=== Dataset excerpts ===
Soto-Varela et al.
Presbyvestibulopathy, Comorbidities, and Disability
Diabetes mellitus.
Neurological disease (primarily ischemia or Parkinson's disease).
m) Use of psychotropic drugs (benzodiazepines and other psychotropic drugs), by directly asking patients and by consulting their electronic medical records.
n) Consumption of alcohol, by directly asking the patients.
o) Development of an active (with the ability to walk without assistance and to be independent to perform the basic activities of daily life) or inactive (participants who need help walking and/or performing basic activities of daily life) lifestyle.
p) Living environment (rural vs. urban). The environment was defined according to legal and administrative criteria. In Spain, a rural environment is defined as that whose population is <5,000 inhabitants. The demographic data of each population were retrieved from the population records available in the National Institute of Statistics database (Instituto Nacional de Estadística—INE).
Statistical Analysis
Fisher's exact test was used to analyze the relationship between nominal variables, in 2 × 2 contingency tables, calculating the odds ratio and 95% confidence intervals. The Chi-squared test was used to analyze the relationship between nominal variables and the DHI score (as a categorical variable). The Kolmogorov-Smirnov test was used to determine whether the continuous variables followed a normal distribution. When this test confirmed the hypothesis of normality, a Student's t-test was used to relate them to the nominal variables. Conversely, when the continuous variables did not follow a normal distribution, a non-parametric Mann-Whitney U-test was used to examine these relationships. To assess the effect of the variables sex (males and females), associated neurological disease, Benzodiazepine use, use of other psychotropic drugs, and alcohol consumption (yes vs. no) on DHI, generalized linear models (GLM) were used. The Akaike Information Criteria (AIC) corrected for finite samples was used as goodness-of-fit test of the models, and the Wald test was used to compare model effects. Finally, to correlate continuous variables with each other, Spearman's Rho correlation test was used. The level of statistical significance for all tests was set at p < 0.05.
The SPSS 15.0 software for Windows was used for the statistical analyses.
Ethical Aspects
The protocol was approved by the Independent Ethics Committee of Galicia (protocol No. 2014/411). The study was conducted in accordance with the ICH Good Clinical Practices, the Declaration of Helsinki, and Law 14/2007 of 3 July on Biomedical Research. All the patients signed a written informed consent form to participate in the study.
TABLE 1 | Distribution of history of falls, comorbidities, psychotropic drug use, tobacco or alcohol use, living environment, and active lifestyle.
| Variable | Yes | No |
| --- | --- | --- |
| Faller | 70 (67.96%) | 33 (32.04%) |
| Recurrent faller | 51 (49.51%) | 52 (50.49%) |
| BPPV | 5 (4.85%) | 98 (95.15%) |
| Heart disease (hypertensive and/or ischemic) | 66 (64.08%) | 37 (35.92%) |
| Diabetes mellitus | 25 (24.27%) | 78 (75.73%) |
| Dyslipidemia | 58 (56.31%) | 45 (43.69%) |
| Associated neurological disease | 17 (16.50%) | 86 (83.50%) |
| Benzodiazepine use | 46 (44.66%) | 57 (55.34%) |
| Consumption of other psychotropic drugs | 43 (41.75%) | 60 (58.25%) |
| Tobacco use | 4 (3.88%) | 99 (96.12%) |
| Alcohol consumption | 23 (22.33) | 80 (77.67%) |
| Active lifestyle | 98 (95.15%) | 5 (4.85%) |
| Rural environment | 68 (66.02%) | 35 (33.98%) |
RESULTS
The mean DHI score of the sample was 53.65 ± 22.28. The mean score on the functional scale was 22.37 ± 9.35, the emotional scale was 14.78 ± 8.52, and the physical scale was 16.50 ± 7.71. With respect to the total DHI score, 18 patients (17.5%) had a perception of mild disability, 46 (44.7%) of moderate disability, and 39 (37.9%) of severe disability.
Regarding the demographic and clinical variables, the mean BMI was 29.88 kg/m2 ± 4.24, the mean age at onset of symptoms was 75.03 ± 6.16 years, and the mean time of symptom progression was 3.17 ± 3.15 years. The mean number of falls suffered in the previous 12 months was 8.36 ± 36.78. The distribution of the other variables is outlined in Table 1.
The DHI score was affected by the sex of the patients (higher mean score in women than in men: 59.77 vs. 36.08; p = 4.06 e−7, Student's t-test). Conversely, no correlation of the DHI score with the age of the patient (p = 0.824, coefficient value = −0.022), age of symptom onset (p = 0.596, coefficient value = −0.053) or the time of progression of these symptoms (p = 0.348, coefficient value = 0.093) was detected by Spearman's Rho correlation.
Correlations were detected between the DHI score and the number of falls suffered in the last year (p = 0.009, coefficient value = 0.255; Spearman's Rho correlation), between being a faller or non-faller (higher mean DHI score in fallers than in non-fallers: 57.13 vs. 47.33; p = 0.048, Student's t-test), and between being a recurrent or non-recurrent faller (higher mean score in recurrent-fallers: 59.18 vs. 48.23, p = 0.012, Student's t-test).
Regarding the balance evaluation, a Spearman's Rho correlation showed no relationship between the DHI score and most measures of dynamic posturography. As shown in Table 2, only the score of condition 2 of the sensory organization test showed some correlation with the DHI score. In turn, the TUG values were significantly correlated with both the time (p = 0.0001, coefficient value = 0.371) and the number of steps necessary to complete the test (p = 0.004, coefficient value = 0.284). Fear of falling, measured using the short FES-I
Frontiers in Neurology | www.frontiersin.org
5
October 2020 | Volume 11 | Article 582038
===
What is needed is every line of the records above that contains the word "asking".

- _Answer box_
m) Use of psychotropic drugs (benzodiazepines and other psychotropic drugs), by directly asking patients and by consulting their electronic medical records.
n) Consumption of alcohol, by directly asking the patients.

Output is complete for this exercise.